start Text extract

Jigsaw’s new chief executive sits down with James Riding to talk about nurturing new talent in the sector, the challenges of building and retrofit, and what he makes of Labour’s housing plans
“I told myself I wasn’t ambitious,” says Brian Moran, the new head of 35,000-home housing association Jigsaw Homes. “But when I look at my actions, I was.”
Mr Moran is talking about his career to date. Inside Housing sat down with him two weeks before he took up the post. But his transition from deputy chief executive is well under way. He has already mingled with housing leaders at the National Housing Federation, and the day after our encounter he is going to London to see shadow housing secretary Angela Rayner. “I’m not going to be a meeting gladhander type person, but I will do my bit for the sector,” he says.
He was reflecting on the path this “working-class kid” took to lead Jigsaw. Born in Liverpool to a taxi driver father and a shop assistant mother, he spent his earliest years in social housing.
Mr Moran studied economics at Liverpool Polytechnic, now Liverpool John Moores University, in the 1980s. He chose it over the University of Liverpool, because he did not want to be taught by Patrick Minford, Margaret Thatcher’s economic advisor who was “on Newsnight every week, justifying what the government was doing”.
After university, he got a job as a currency trader in Manchester. Mr Moran recalls that the Brazilian real was “tanking” while people around him gloated about the price of their shoes. He walked out after a month. Perturbed by the excess of the 1980s finance world, he applied for the first job with a social purpose he found: a research post in Oldham Council’s housing department.
His boss’s boss, Karen Mitchell (then the head of housing strategy and now chief executive of Southway Housing Trust), saw his potential and the council paid for him to do a housing postgraduate course at the University of Salford one day a week.
This resulted in a work placement at a housing association, Northern Counties, a type of organisation he had not encountered before. “What struck me was they were building houses,” he says. “They did not have the same budgetary constraints [as councils]. They were able to do good things in the community.”

end Text extract
start Source data

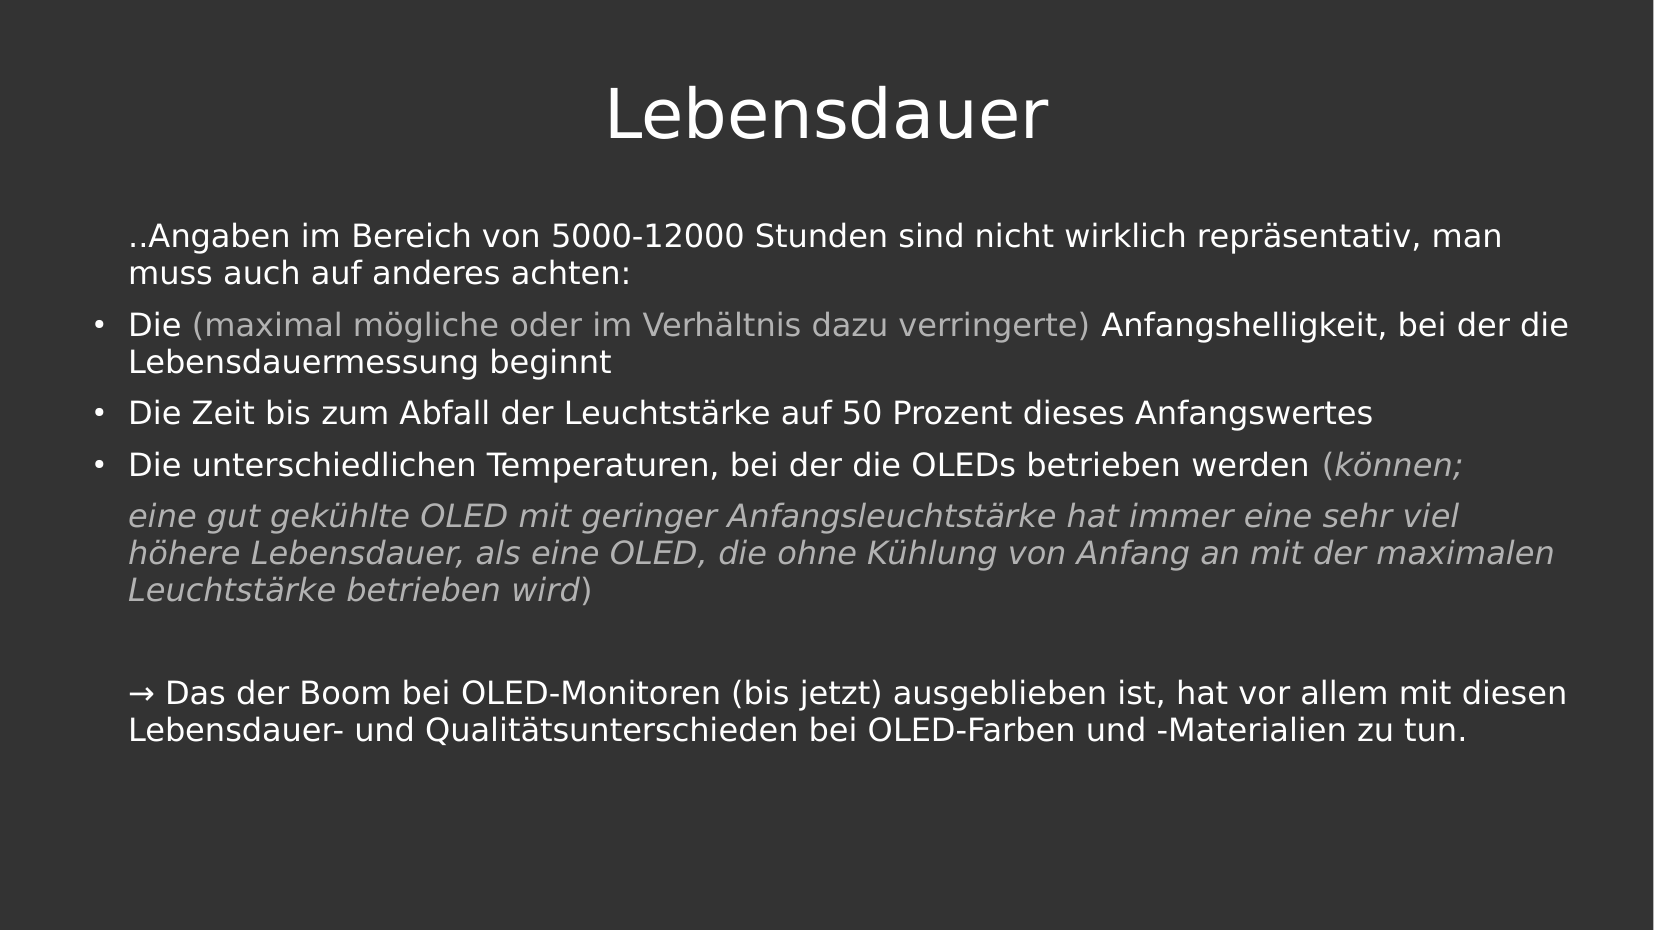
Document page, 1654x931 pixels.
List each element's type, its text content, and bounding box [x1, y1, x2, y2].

title Lebensdauer [82, 37, 1571, 193]
list ..Angaben im Bereich von 5000-12000 Stunden sind nicht wirklich repräsentativ, man muss auch auf anderes achten: Die (maximal mögliche oder im Verhältnis dazu verringerte) Anfangshelligkeit, bei der die Lebensdauermessung beginnt Die Zeit bis zum Abfall der Leuchtstärke auf 50 Prozent dieses Anfangswertes Die unterschiedlichen Temperaturen, bei der die OLEDs betrieben werden (können; eine gut gekühlte OLED mit geringer Anfangsleuchtstärke hat immer eine sehr viel höhere Lebensdauer, als eine OLED, die ohne Kühlung von Anfang an mit der maximalen Leuchtstärke betrieben wird) → Das der Boom bei OLED-Monitoren (bis jetzt) ausgeblieben ist, hat vor allem mit diesen Lebensdauer- und Qualitätsunterschieden bei OLED-Farben und -Materialien zu tun. [82, 217, 1571, 758]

end Source data

## [Problem requirements]
In the Brian Moran profile, repeat the passage from "After university, he" to "Council’s housing department.", swapping "Manchester" for "Leeds".

## [Answer below]
After university, he got a job as a currency trader in Leeds. Mr Moran recalls that the Brazilian real was “tanking” while people around him gloated about the price of their shoes. He walked out after a month. Perturbed by the excess of the 1980s finance world, he applied for the first job with a social purpose he found: a research post in Oldham Council’s housing department.